New dinosaur species discovered in amber could be smallest ever

Burmese amber with Oculudentavis skull Credit: Lida Xing/PA

Scientists have discovered what could be the smallest ever dinosaur from a skull trapped in amber.

The discovery of the bird-like skull was made in piece of amber from northern Myanmar dated at 99-million-year-old.

The skull from the Mesozoic era - approximately 250 to 65 million years ago - indicates the dinosaur was similar in size to the smallest living bird, a bee hummingbird.

An artist’s impression of the tiny new discovery, the Oculudentavis. Credit: Han Zhixin/PA

The findings - published in the Nature journal - measure the tiny skull at just 7.1mm in length.

Scientists describe the dinosaur as having a large number of sharp teeth on both jaws and a large eye socket similar to a lizard's eye.

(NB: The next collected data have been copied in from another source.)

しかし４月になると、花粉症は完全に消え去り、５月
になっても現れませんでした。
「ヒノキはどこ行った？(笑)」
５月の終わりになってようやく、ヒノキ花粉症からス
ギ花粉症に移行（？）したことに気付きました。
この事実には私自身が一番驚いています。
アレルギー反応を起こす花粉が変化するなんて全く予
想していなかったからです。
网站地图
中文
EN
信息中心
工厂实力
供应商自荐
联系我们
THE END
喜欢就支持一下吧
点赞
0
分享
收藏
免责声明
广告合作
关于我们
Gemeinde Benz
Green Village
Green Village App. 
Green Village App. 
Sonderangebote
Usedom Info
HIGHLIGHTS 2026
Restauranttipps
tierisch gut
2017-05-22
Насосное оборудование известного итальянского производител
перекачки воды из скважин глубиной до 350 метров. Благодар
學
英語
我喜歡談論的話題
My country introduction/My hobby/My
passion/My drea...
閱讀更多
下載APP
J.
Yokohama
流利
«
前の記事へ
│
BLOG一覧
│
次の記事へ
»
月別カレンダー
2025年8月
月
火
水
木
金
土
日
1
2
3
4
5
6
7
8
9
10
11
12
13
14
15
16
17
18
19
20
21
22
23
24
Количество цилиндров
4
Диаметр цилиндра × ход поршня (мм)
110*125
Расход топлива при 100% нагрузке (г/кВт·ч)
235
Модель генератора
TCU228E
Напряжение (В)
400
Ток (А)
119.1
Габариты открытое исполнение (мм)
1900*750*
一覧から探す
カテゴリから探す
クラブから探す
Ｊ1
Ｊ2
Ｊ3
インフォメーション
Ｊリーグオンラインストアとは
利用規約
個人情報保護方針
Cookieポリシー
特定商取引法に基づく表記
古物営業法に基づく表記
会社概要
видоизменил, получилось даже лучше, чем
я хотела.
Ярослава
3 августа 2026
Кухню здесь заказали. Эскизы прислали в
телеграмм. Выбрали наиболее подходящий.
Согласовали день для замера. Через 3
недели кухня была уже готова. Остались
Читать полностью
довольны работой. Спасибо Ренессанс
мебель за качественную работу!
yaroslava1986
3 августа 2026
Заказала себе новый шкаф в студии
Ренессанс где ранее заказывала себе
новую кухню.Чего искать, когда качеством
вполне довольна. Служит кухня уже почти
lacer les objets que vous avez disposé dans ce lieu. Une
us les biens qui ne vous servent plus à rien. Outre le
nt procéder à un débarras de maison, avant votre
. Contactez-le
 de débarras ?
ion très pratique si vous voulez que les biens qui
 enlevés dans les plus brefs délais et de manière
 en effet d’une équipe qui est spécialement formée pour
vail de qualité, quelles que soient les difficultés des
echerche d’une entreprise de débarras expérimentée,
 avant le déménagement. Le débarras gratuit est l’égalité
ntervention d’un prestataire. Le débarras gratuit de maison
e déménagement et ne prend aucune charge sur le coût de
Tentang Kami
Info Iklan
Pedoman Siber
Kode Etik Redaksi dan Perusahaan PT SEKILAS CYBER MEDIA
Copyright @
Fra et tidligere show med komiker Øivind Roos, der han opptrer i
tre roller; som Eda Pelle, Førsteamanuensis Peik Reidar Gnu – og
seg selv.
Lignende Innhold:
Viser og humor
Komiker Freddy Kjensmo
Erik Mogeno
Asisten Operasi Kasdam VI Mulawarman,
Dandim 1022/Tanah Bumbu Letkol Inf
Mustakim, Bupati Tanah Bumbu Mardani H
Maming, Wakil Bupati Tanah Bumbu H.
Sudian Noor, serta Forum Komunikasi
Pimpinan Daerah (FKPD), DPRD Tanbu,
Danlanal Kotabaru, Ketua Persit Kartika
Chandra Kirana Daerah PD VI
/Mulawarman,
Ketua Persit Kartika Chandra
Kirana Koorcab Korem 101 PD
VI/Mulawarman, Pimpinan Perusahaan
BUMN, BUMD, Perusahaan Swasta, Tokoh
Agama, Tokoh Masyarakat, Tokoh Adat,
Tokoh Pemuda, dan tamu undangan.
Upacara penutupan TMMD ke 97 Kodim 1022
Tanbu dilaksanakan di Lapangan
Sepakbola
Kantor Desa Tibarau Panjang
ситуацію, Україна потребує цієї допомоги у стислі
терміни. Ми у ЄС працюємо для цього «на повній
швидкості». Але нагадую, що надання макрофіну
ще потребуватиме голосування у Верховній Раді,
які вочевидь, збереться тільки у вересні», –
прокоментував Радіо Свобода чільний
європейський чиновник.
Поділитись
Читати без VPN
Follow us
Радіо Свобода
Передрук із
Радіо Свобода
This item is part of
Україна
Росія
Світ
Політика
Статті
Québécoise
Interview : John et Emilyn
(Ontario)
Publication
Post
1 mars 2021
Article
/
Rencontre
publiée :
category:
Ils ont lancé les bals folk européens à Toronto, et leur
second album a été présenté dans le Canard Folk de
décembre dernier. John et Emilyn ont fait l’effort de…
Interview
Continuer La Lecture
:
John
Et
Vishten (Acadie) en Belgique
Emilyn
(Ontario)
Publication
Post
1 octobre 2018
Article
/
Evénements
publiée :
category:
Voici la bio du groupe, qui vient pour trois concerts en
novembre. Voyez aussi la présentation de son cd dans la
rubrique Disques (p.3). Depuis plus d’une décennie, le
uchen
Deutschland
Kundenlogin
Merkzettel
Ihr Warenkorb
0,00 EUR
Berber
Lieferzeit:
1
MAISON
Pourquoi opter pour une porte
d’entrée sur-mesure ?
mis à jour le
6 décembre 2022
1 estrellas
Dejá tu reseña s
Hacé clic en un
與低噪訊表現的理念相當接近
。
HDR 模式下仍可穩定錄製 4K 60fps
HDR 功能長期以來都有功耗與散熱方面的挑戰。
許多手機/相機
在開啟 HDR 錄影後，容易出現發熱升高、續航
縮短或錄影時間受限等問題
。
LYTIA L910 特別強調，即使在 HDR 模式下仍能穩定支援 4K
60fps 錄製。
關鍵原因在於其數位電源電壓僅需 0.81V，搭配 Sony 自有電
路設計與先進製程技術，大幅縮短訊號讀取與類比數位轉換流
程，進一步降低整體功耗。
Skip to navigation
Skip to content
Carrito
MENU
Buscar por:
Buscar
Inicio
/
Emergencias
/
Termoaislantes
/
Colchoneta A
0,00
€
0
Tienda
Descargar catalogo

Inspired by the noted features of the skill, researchers have named the animal oculudentavis khaungraae - oculudentavis means "eye tooth bird".

Images of the skull and jaw show the specific features that inspired the name. Credit: Nature Journal

Associate professor of biology at the W M Keck Science Department in the US, Lars Schmitz, said "unique unique anatomical features point to one of the smallest and most ancient birds ever found."

She added: "Amber preservation of vertebrates is rare, and this provides us a window into the world of dinosaurs at the lowest end of the body-size spectrum.

"No other group of living birds features species with similarly small crania in adults."

The dinosaur is thought to be the size of a bee hummingbird. Credit: Flickr/Blomsma Fotografie

Despite its small size, researchers believe the dinosaur was a predator suited to activity in daylight hours.

It's thought the oculudentavis khaungraae probably fed on small arthropods or invertebrates.